▶ Data to process
——————

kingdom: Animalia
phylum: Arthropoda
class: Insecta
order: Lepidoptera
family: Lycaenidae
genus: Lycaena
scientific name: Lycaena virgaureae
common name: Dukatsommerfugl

——————

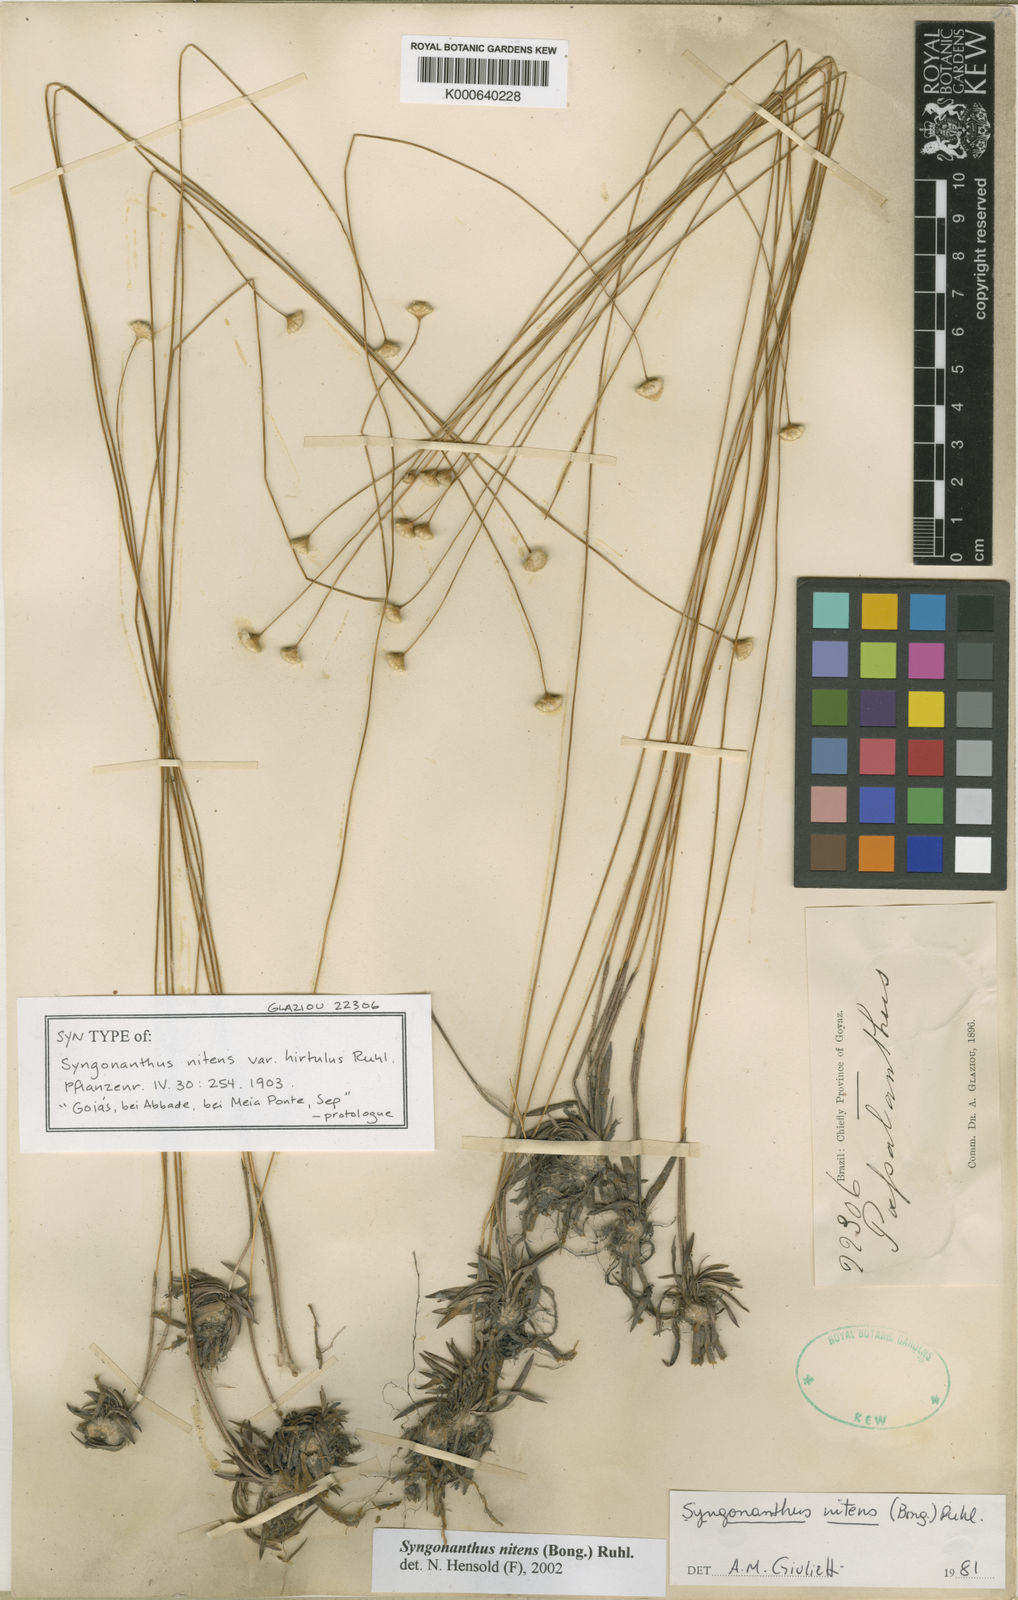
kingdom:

——————

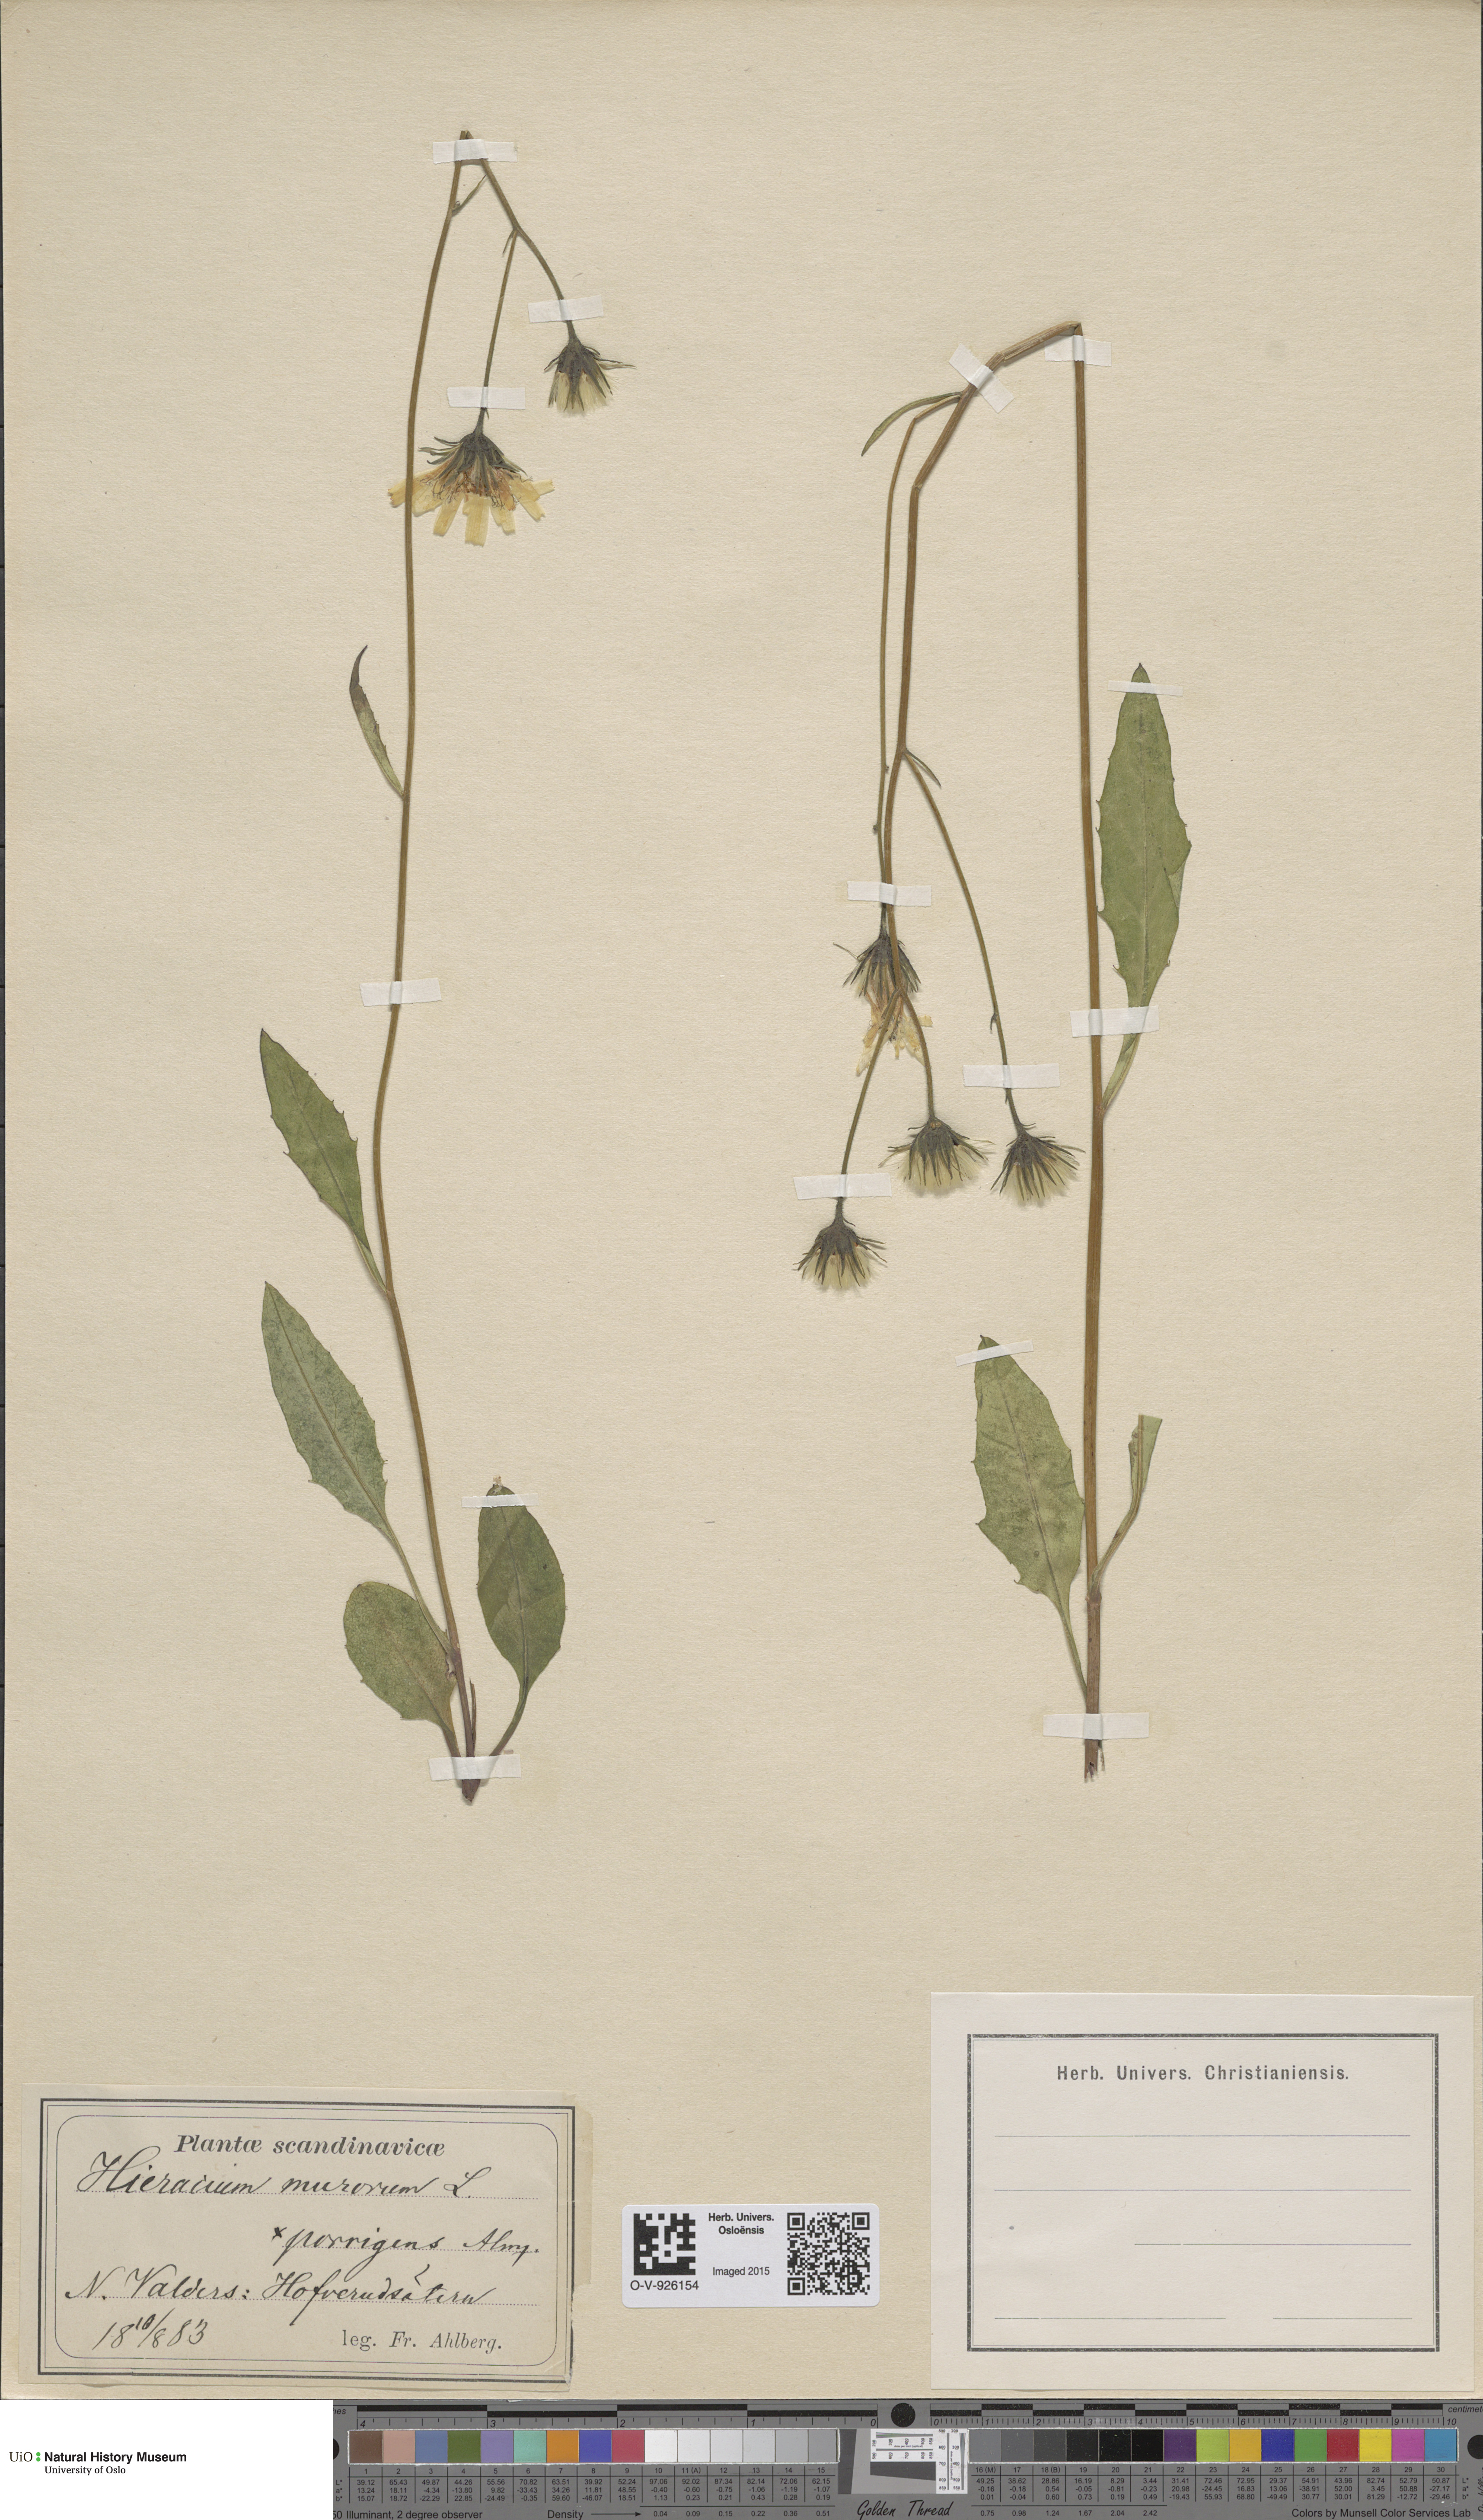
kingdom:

——————

▶ Job
Starting with the line containing "phylum: Arthropoda" and continuing through the line containing "scientific name: Lycaena virgaureae", write out those lines of the listing above again word for word, with nothing before or after them.

▶ Written response
phylum: Arthropoda
class: Insecta
order: Lepidoptera
family: Lycaenidae
genus: Lycaena
scientific name: Lycaena virgaureae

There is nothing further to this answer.